BEGIN Data for analysis

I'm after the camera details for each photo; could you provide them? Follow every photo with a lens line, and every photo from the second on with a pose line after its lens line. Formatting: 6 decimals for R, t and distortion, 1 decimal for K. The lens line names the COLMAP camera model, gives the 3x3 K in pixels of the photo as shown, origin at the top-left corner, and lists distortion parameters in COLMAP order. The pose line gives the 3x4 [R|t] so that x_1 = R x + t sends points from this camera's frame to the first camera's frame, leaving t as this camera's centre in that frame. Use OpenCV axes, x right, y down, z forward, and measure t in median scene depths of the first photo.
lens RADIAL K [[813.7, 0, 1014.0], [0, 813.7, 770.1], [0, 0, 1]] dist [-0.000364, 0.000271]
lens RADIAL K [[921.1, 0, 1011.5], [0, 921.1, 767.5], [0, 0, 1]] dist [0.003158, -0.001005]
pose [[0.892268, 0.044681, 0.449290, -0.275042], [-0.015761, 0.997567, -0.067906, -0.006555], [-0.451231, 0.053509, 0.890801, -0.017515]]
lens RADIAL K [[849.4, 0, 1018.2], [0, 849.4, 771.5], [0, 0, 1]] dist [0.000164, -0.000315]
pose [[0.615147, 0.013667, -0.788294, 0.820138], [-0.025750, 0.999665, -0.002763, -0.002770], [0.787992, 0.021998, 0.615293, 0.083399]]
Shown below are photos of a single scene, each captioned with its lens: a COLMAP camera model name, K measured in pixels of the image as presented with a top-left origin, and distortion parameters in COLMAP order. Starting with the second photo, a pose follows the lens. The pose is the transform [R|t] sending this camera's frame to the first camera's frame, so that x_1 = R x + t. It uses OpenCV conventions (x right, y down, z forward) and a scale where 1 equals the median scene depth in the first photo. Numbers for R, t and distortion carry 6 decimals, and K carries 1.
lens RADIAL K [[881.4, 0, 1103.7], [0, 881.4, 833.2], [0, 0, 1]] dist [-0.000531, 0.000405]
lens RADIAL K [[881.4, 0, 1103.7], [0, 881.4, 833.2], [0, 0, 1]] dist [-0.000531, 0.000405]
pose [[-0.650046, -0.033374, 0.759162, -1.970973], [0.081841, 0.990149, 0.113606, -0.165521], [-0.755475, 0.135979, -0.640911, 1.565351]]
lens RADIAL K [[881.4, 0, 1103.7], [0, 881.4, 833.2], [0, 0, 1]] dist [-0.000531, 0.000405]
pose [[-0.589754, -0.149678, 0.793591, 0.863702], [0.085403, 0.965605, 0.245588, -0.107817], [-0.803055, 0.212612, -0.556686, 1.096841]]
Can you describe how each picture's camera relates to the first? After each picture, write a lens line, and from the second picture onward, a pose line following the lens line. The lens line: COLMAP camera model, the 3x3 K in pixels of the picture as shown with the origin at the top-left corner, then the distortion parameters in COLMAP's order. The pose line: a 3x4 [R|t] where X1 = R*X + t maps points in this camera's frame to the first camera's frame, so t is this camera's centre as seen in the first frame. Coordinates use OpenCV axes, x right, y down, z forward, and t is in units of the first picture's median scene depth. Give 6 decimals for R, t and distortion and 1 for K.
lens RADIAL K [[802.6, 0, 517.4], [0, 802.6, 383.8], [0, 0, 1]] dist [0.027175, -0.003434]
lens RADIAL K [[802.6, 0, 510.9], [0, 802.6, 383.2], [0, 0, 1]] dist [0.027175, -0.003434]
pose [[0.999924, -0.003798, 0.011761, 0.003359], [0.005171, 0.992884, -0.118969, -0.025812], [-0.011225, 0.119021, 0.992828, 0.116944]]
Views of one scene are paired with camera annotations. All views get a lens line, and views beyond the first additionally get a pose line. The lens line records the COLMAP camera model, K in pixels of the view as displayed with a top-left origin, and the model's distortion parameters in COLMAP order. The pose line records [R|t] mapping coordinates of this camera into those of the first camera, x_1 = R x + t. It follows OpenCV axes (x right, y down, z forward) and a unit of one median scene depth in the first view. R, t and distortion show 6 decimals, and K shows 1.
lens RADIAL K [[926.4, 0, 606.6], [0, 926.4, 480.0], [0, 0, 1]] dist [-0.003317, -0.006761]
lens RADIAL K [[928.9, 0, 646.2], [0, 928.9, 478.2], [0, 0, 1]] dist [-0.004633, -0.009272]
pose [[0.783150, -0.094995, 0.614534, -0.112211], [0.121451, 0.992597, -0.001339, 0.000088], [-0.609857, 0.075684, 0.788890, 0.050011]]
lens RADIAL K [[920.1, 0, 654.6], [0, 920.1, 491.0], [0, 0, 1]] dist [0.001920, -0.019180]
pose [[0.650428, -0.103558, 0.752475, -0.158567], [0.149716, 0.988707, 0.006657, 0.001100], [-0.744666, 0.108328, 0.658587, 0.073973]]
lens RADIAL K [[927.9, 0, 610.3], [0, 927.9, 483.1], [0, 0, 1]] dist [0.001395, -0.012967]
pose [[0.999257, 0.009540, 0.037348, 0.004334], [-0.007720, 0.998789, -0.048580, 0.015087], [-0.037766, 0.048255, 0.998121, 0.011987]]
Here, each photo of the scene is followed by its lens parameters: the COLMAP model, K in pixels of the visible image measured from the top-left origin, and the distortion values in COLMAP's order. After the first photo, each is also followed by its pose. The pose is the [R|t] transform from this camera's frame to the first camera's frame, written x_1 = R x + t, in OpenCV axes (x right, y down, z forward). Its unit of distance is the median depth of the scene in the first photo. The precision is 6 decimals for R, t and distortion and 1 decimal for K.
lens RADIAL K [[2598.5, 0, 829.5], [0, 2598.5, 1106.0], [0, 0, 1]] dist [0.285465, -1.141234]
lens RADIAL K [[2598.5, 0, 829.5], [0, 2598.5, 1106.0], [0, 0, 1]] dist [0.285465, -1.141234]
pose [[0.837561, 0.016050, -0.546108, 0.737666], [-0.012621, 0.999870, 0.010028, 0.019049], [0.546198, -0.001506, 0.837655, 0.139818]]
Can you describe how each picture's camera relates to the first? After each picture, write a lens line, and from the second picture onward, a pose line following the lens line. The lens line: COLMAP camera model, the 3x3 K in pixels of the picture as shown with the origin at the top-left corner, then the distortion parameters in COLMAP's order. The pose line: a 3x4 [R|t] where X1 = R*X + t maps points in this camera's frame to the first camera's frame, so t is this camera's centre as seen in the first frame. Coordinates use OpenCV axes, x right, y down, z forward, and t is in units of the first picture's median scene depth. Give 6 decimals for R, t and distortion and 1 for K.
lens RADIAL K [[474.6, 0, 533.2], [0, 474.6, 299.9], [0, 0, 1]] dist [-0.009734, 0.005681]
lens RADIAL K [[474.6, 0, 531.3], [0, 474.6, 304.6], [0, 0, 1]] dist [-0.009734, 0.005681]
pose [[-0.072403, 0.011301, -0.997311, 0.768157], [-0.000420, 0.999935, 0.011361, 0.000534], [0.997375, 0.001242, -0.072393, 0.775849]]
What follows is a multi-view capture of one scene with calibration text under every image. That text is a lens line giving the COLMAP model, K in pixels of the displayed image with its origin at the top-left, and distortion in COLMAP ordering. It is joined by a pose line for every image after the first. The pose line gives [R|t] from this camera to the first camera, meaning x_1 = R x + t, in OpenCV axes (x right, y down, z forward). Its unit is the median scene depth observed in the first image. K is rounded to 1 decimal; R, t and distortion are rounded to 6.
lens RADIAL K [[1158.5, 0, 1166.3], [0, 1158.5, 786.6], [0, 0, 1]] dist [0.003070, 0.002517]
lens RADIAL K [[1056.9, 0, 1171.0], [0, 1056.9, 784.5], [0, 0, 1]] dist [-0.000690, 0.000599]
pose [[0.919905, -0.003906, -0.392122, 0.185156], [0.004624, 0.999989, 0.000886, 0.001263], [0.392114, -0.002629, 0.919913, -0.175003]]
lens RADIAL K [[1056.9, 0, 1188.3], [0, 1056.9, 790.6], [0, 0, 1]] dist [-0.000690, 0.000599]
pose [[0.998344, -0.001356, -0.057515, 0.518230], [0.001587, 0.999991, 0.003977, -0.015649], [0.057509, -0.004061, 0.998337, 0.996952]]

END Data for analysis

What the task asks.
Lay out the material as a numbered list with blank lines omitted, starting at the line that contains "Views of one" and ending at the line that contains "dist [-0.004633, -0.009272]".

Expected answer.
1. Views of one scene are paired with camera annotations. All views get a lens line, and views beyond the first additionally get a pose line. The lens line records the COLMAP camera model, K in pixels of the view as displayed with a top-left origin, and the model's distortion parameters in COLMAP order. The pose line records [R|t] mapping coordinates of this camera into those of the first camera, x_1 = R x + t. It follows OpenCV axes (x right, y down, z forward) and a unit of one median scene depth in the first view. R, t and distortion show 6 decimals, and K shows 1.
2. lens RADIAL K [[926.4, 0, 606.6], [0, 926.4, 480.0], [0, 0, 1]] dist [-0.003317, -0.006761]
3. lens RADIAL K [[928.9, 0, 646.2], [0, 928.9, 478.2], [0, 0, 1]] dist [-0.004633, -0.009272]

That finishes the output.